[DATA UNDER STUDY]
- - - -

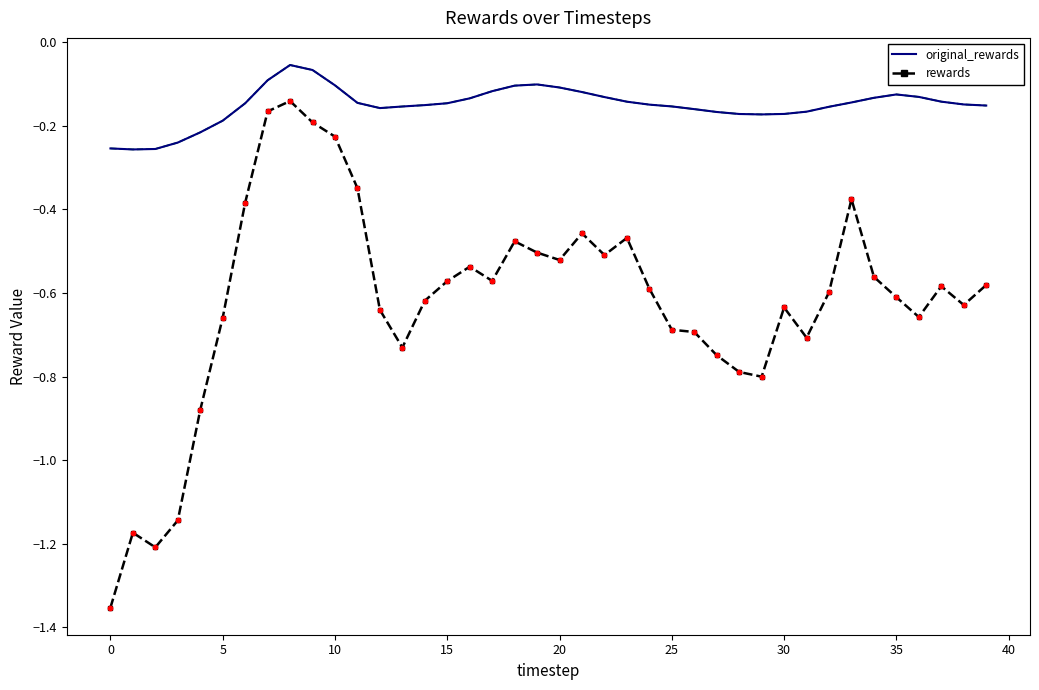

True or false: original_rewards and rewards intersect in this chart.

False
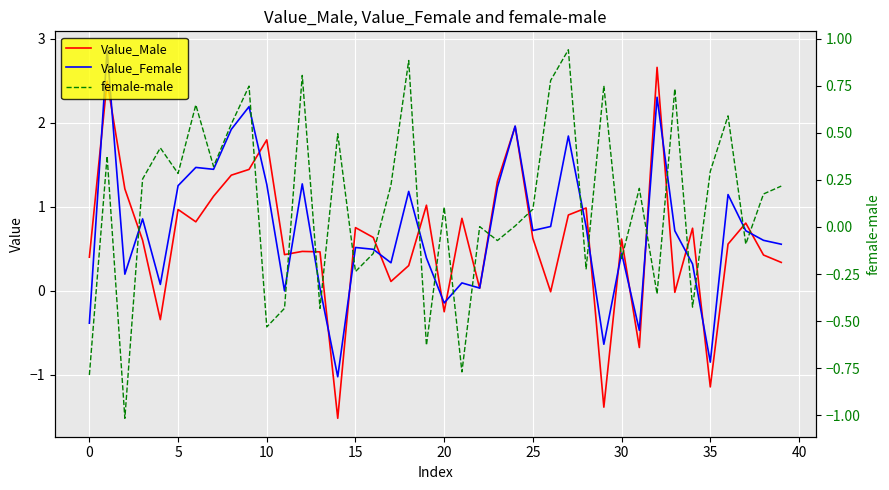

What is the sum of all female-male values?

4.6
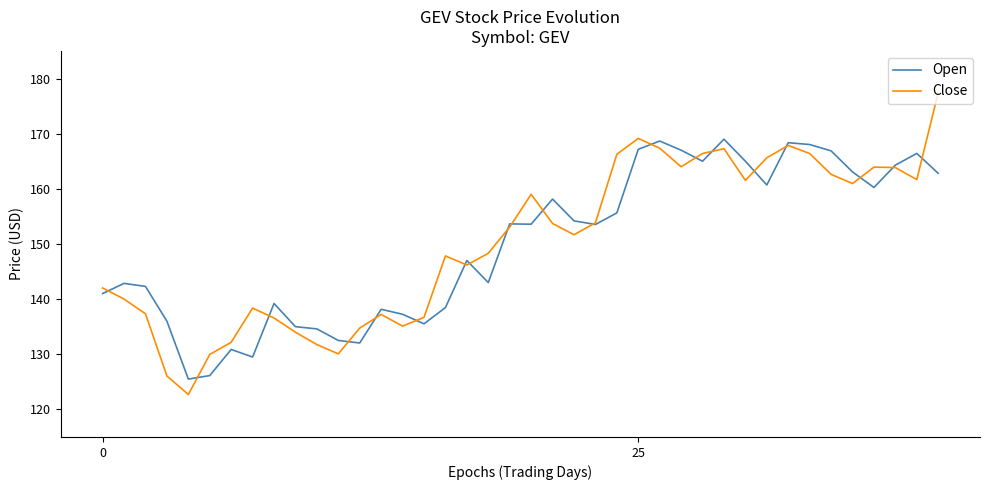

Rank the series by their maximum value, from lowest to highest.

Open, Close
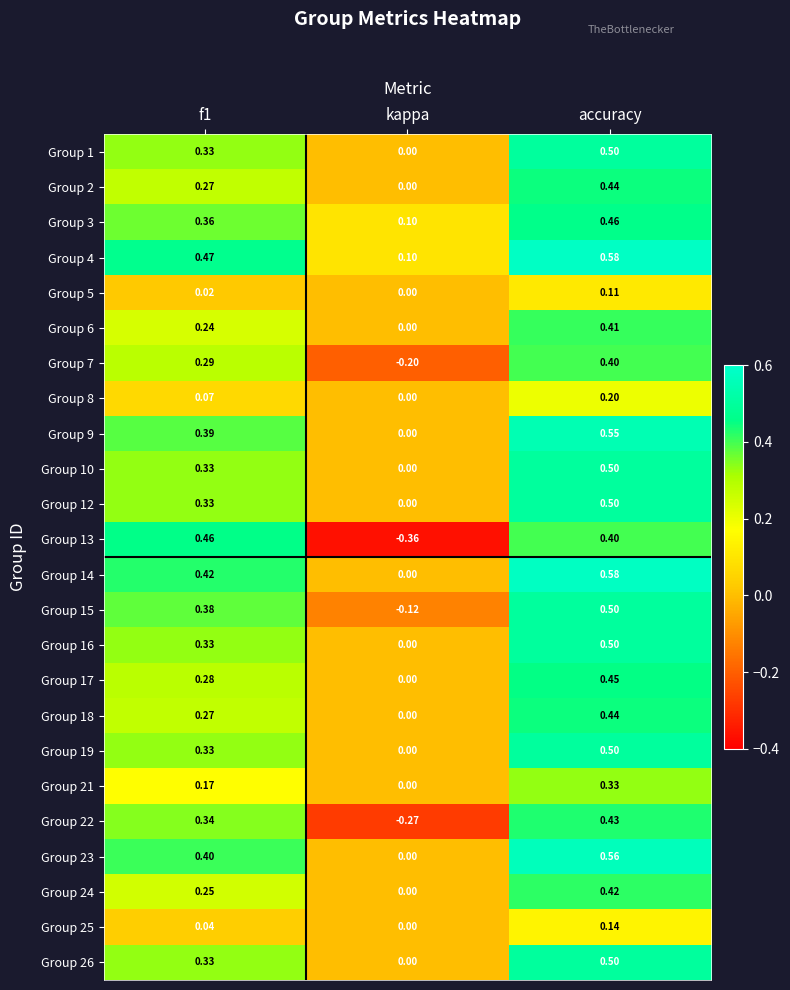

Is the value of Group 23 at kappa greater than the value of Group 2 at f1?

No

- - - -

[WHAT THIS TASK INVOLVES] Retype every one of the records above word for word, omitting the pictures.

[EXPECTED ANSWER]
True or false: original_rewards and rewards intersect in this chart.

False

What is the sum of all female-male values?

4.6

Rank the series by their maximum value, from lowest to highest.

Open, Close

Is the value of Group 23 at kappa greater than the value of Group 2 at f1?

No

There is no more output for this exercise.